Most people say that the test is not much more uncomfortable than having a blood test from your arm.

If you have a Rhesus negative (Rh-ve) blood group then anti-D would be issued after the procedure.

What should I do after the procedure?

Although you are able to drive yourself home after the test most people appreciate having somebody with them to drive them home. Some patients will experience discomfort where the needle was inserted; Panadol®, Panadeine® (or other paracetamol based analgesia) or a warm pack may provide symptomatic relief. Aspirin based or non-steroidal analgesics are not advised (for example: naprosyn®; ponstan®). It is recommended that you take things quietly for the next two days. You may request a medical certificate, if necessary. After this you may return to normal duties.

Are there any complications from having a CVS?

The risk of causing a miscarriage from a chorionic villous sampling is quite low, no worse than 1 in 500.

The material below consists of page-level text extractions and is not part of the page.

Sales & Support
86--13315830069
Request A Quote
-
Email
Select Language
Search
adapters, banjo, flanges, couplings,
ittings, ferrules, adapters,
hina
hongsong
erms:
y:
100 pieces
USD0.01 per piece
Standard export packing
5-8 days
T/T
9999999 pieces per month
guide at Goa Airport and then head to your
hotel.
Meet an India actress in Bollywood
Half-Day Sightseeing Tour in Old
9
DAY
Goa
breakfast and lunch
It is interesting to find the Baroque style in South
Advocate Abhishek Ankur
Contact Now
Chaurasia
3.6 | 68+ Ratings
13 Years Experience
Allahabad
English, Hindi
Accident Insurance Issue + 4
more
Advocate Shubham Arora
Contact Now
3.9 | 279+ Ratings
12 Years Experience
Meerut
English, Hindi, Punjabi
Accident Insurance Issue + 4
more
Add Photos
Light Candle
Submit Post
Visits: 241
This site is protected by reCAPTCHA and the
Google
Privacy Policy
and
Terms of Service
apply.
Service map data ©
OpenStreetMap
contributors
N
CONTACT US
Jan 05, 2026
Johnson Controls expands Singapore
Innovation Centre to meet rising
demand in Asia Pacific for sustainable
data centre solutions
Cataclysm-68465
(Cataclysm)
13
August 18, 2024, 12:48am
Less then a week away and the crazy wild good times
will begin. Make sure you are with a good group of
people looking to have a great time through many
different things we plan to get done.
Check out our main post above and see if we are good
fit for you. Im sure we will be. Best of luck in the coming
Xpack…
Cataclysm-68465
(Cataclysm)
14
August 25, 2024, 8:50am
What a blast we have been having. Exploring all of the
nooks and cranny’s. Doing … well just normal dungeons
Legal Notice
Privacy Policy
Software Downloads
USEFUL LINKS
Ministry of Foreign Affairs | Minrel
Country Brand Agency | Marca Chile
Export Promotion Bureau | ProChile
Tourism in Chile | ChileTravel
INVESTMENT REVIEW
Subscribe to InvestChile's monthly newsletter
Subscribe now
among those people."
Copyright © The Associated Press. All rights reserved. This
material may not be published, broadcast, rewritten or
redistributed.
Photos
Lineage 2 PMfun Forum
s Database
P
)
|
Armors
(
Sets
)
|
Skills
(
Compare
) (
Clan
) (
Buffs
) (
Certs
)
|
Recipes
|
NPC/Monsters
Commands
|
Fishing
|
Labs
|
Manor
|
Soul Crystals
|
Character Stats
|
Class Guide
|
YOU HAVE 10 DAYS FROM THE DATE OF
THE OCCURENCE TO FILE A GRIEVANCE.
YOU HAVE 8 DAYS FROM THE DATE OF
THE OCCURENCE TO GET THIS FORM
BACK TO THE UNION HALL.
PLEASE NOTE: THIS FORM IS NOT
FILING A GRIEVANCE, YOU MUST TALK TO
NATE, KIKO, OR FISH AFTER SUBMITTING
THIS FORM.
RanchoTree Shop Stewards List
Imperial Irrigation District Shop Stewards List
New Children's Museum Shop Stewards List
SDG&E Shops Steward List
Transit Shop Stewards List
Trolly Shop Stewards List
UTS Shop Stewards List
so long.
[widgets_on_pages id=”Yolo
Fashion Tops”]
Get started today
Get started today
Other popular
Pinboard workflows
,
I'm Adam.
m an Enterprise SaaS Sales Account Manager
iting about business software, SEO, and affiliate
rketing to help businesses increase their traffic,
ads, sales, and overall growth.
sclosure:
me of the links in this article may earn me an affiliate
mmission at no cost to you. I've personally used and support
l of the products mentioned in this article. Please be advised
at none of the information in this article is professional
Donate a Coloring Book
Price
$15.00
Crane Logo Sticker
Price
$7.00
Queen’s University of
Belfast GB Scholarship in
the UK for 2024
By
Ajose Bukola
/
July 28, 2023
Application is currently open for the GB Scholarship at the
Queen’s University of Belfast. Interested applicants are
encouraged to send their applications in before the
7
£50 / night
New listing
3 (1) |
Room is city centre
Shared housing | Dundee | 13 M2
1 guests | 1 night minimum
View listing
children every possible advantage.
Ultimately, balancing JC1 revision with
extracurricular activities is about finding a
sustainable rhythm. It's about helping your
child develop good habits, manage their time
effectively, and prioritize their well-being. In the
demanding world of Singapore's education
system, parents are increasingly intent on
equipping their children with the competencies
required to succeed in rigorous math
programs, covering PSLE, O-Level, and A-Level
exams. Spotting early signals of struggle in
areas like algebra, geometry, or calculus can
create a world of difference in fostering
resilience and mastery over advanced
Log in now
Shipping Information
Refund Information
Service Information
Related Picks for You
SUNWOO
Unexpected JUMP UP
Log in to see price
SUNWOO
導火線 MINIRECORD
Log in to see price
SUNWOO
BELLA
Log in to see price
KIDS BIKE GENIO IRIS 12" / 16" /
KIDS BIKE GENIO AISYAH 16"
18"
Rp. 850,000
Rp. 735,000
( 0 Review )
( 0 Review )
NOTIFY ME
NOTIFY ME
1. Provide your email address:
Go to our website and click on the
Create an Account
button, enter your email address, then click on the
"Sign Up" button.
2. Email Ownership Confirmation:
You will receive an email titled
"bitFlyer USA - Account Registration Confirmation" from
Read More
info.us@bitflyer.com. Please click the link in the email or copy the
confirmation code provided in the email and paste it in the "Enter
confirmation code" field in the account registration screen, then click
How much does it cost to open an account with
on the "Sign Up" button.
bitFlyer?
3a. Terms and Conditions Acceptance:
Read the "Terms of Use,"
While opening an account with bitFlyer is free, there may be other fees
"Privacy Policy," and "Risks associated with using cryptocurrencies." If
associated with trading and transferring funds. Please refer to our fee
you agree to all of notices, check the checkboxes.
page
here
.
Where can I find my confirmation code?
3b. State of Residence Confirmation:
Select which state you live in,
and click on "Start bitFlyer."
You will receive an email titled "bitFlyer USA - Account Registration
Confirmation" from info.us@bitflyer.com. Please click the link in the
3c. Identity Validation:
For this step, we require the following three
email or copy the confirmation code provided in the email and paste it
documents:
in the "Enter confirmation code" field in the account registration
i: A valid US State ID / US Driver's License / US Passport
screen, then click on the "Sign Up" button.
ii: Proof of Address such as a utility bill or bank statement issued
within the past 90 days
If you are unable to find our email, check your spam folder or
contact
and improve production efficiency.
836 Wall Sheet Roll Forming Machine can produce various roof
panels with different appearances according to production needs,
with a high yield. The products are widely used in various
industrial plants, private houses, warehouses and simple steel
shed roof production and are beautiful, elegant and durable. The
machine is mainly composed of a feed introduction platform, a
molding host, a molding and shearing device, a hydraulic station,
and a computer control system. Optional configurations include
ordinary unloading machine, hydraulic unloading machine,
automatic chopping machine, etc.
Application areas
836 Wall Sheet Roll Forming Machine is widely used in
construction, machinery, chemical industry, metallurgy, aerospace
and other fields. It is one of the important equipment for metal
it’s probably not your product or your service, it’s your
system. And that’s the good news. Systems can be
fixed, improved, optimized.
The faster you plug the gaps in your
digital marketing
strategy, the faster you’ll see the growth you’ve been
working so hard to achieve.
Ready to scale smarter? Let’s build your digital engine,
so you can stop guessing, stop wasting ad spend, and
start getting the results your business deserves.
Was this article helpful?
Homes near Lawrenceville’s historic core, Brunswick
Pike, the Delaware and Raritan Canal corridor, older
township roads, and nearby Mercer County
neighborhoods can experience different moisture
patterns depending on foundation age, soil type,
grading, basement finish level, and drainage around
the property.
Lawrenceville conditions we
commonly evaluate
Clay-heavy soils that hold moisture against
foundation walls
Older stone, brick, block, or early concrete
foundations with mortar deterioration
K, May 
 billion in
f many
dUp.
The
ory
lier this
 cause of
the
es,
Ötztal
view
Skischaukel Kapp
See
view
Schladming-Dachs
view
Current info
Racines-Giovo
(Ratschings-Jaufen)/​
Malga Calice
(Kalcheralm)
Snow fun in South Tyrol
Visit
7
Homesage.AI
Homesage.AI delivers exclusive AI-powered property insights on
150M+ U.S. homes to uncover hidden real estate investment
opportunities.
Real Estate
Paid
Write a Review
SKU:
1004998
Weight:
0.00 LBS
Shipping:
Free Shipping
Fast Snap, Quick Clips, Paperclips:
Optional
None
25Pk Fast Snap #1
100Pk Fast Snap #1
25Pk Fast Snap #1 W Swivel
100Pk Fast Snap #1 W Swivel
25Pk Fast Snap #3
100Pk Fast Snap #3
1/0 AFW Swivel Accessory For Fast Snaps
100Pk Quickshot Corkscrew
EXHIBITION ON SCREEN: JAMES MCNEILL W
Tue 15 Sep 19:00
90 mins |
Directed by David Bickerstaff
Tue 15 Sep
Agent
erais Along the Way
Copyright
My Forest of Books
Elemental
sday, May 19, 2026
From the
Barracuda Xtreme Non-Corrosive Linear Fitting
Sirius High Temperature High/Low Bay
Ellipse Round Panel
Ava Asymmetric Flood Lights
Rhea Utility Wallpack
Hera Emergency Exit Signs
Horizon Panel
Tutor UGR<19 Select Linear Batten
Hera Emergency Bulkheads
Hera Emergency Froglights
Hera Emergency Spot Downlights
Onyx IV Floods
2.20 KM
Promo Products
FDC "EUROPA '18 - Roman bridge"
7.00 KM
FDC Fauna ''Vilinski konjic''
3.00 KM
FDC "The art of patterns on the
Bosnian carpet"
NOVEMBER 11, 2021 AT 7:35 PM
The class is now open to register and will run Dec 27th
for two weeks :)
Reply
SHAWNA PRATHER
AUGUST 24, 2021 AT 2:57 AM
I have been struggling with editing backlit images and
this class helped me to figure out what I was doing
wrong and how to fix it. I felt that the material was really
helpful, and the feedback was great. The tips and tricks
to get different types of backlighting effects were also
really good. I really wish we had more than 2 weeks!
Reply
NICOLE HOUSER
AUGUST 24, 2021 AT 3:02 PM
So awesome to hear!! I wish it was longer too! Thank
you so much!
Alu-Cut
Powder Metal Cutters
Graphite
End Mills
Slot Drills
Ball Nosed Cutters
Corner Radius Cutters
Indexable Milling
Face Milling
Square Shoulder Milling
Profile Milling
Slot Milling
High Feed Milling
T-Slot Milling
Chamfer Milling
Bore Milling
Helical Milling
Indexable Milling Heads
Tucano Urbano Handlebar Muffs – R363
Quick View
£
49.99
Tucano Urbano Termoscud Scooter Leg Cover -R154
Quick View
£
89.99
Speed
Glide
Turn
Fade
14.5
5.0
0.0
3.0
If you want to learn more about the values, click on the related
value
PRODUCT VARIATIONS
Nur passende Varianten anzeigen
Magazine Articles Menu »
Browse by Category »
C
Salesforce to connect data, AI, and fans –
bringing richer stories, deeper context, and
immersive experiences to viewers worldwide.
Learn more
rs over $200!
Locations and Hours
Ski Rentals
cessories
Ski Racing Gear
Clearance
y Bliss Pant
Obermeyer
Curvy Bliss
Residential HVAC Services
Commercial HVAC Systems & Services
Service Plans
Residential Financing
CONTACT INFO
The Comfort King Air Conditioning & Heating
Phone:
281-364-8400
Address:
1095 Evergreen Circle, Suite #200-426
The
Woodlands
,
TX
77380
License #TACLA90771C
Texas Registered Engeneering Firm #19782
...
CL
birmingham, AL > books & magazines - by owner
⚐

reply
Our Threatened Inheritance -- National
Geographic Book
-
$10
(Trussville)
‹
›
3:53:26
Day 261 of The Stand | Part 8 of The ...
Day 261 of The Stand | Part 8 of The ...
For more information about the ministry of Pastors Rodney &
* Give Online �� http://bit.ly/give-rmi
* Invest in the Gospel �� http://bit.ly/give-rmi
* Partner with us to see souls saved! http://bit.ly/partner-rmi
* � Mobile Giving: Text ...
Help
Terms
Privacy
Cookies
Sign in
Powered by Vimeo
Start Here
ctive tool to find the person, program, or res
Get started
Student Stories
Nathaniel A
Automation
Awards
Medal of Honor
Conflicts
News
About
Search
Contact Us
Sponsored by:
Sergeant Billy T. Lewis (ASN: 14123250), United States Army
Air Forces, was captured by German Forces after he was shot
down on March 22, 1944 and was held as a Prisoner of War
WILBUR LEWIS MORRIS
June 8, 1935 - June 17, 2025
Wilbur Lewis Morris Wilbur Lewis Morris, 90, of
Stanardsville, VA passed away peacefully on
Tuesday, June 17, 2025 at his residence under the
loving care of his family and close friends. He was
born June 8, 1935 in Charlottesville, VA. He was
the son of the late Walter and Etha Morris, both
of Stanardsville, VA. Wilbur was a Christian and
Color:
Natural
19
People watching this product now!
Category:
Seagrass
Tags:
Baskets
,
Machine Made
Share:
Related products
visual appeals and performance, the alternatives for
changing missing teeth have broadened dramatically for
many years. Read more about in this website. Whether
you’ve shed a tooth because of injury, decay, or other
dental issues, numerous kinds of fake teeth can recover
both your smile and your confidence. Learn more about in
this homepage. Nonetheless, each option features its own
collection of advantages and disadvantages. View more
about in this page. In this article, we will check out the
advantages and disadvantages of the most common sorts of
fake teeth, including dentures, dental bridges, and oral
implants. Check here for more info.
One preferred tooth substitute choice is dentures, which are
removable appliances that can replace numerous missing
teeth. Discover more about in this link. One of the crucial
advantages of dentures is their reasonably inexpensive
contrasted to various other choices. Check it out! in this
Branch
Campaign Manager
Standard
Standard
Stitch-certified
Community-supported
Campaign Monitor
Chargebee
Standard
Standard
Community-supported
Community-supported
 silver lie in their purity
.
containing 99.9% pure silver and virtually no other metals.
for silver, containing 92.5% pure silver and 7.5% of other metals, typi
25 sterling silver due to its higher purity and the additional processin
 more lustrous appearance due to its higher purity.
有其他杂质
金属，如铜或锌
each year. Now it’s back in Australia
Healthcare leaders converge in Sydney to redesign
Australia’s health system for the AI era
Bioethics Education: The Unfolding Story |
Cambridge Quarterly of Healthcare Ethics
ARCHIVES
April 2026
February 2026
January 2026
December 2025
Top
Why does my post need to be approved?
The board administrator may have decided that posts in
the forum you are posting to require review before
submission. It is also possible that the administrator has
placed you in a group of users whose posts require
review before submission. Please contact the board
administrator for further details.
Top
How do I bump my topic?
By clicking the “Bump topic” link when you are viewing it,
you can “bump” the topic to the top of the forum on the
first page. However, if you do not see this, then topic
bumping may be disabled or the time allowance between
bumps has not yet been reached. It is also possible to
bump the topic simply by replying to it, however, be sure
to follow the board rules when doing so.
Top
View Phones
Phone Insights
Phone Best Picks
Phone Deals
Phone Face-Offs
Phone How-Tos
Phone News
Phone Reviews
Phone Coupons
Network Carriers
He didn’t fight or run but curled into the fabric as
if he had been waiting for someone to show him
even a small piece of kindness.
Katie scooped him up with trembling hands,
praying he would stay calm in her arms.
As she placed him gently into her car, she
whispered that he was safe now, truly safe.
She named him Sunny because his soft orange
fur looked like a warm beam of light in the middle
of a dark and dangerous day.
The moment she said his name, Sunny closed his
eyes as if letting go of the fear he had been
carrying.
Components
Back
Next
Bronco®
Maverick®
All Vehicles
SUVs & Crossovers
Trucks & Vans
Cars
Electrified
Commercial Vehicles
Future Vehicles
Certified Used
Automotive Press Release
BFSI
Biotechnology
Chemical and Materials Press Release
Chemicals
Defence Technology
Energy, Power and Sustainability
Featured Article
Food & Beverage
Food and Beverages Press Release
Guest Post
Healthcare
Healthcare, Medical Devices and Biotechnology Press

Dr Bethune has had extensive experience in both amniocentesis and chorionic villous sampling and was trained by one of the pioneers of invasive fetal procedures; Associate Professor Lachlan deCrespigny. Dr Bethune performs a large number of these procedures each year and is involved in teaching these procedures to obstetricians who choose to further specialize in the field of prenatal diagnosis through his commitments at the Mercy Hospital for Women.

Bleeding is a rare complication after chronic villous sampling, any bleeding that is more than slight spotting should be reported to your doctor.

On rare occasions the laboratory is uncertain as to the significance of a result which they have obtained. The result could be a normal variation or could be a true abnormality. In these circumstances, we would arrange for a blood test from yourself and your partner and occasionally a second procedure such as amniocentesis is required. We can arrange consultation with a geneticist if there is uncertainty as to the significance of the findings.

Although extremely rare; it is theoretically possible that the placental tissue does not grow properly and that the laboratory is unable to obtain a result. In these cases, a second procedure is offered (Amniocentesis, performed after 15 weeks).